## [EXERCISE SET]
A - Reproduce verbatim the part of the DataSet field descriptions that opens with the words containing "DataSets are defined" and closes with "features of the DataSet.".
B - Pick up the DataSet field descriptions after their last sentence and keep writing.

## [EXTRACT]
——
# DataSet

![DataSample Process][datasample-process]

DataSets are defined through various settings and information. Below is a detailed description of each field and setting option related to DataSets.

- **Name (name)**: Set the name of the DataSet. This name is used to uniquely identify the DataSet.

- **Description (description)**: Set a description of the DataSet. Used to explain the purpose, content, or features of the DataSet.

- **Type (type)**: Set the type of DataSet. You can choose one of two options:

  - **Manual (Manual)**: Represents a DataSet where users enter data directly.
  - **Automatic (Automatic)**: Represents a DataSet where data is collected through automated methods, such as sensors.

- **Data Key Set (dataKeySet)**: Apply items registered on the Data Key Set master page to the DataSet. The Data Key Set defines the data fields and properties to be used in the DataSet.
——
## [DATA SUPPLIED]
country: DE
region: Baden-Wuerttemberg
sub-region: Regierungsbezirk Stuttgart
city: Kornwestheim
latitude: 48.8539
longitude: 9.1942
——
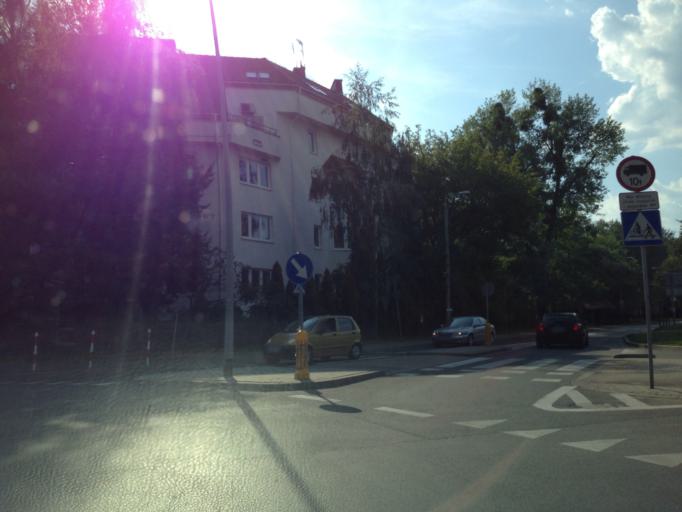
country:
——
## [EXPECTED ANSWERS]
A -
DataSets are defined through various settings and information. Below is a detailed description of each field and setting option related to DataSets.

- **Name (name)**: Set the name of the DataSet. This name is used to uniquely identify the DataSet.

- **Description (description)**: Set a description of the DataSet. Used to explain the purpose, content, or features of the DataSet.

B -
- **Partition Keys (partitionKeys)**: Set partition keys used to divide and organize data. Partition keys logically group and store data and provide efficiency in data management and retrieval. Using partition keys, data can be quickly filtered and queried.

- **Schedule (schedule)**: Set the data input cycle. Once the cycle is set, data input tasks will be performed according to that cycle.

- **Timezone (timezone)**: Set the reference timezone for the schedule. Used for time zone conversion related tasks.

- **Normal Data Scenario (normalScenario)**: Sets the scenario that starts when normal data is generated. Used when subsequent data processing is needed.

- **Outlier Scenario (outlierScenario)**: Sets the scenario that starts when data exceeding the normal range is generated. Used when subsequent data processing is needed.

- **Review Approval Line (reviewApprovalLine)**: Sets the approval line for the data review process when normal data is generated. Only applies if review work is needed.

- **Outlier Approval Line (outlierApprovalLine)**: Sets the approval line for the data action process when data exceeding the normal range is generated.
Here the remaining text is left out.